Recompute all the existing indexes in the table.

This can be useful when you suspect that, for any reason, the index information for columns is no longer valid and want to rebuild the indexes on it.

Table.reindex_dirty() → None[source]

Recompute the existing indexes in table, if they are dirty.

This can be useful when you have set Table.autoindex (see Table) to false for the table and you want to update the indexes after an invalidating index operation (Table.remove_rows(), for example).

The Description class

class tables.Description(classdict: dict[str, Any], nestedlvl: int = -1, validate: bool = True, ptparams: dict[str, Any] | None = None)[source]

This class represents descriptions of the structure of tables.

An instance of this class is automatically bound to Table (see The Table class) objects when they are created. It provides a browseable representation of the structure of the table, made of non-nested (Col - see The Col class and its descendants) and nested (Description) columns.

Column definitions under a description can be accessed as attributes of it (natural naming). For instance, if table.description is a Description instance with a column named col1 under it, the later can be accessed as table.description.col1. If col1 is nested and contains a col2 column, this can be accessed as table.description.col1.col2. Because of natural naming, the names of members start with special prefixes, like in the Group class (see The Group class).

Description attributes

_v_colobjects: A dictionary mapping the names of the columns hanging directly from the associated table or nested column to their respective descriptions (Col - see The Col class and its descendants or Description - see The Description class instances).

Changed in version 3.0: The _v_colObjects attribute has been renamed into _v_colobjects.

_v_dflts: A dictionary mapping the names of non-nested columns hanging directly from the associated table or nested column to their respective default values.

_v_dtype: The NumPy type which reflects the structure of this table or nested column. You can use this as the dtype argument of NumPy array factories.

_v_dtypes: A dictionary mapping the names of non-nested columns hanging directly from the associated table or nested column to their respective NumPy types.

_v_is_nested: Whether the associated table or nested column contains further nested columns or not.

_v_itemsize: The size in bytes of an item in this table or nested column.

_v_name: The name of this description group. The name of the root group is ‘/’.

● **Work to complete**
Output everything in the documentation excerpt from "This class represents" down to "nested (Description) columns.", word for word. Rely on the documentation excerpt alone.

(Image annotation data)
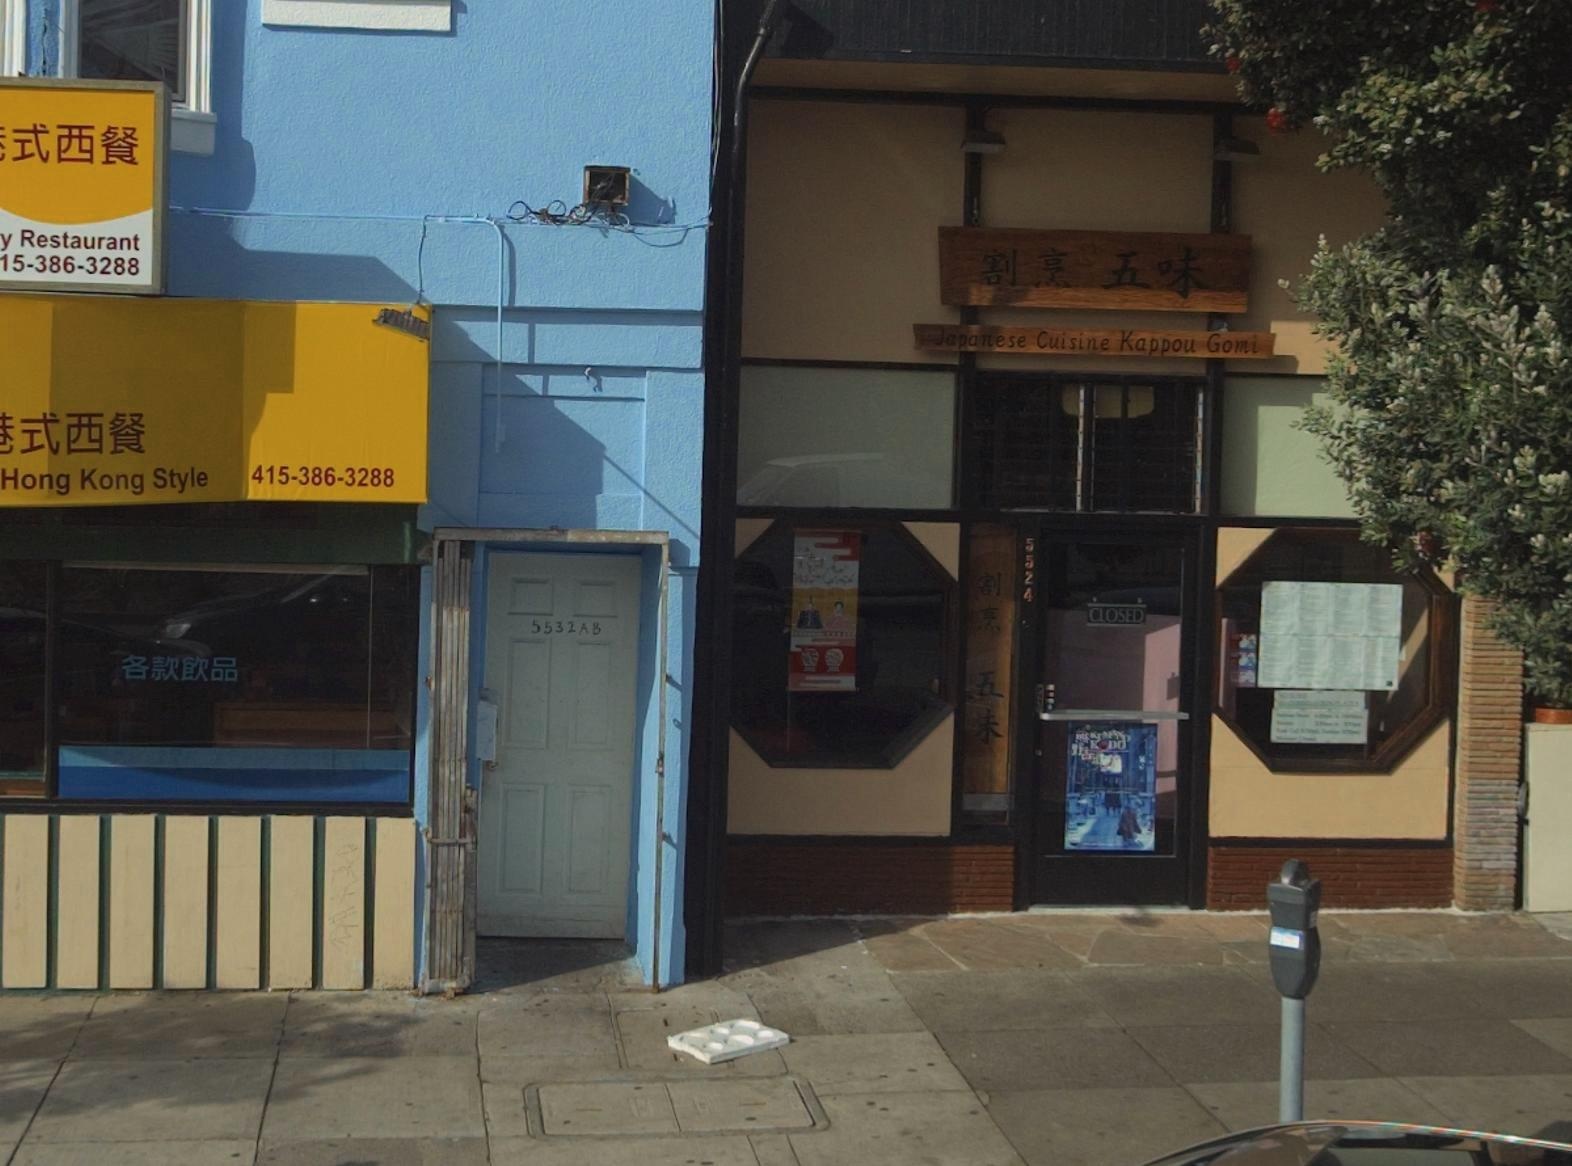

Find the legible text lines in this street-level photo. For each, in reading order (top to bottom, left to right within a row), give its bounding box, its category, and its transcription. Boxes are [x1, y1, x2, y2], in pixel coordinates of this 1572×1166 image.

[19, 227, 142, 252] None: Restaurant
[10, 251, 141, 277] None: 5-386-3288
[928, 323, 1260, 358] BusinessName: Japanese Cuisine Kappou Gomi
[0, 465, 211, 497] None: Hong Kong Style
[250, 462, 396, 488] None: 415-386-3288
[1022, 535, 1037, 604] StreetNumber: 5524
[530, 618, 603, 637] StreetNumber: 5532 AB
[1087, 606, 1146, 623] None: CLOSED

● **Written response**
This class represents descriptions of the structure of tables.

An instance of this class is automatically bound to Table (see The Table class) objects when they are created. It provides a browseable representation of the structure of the table, made of non-nested (Col - see The Col class and its descendants) and nested (Description) columns.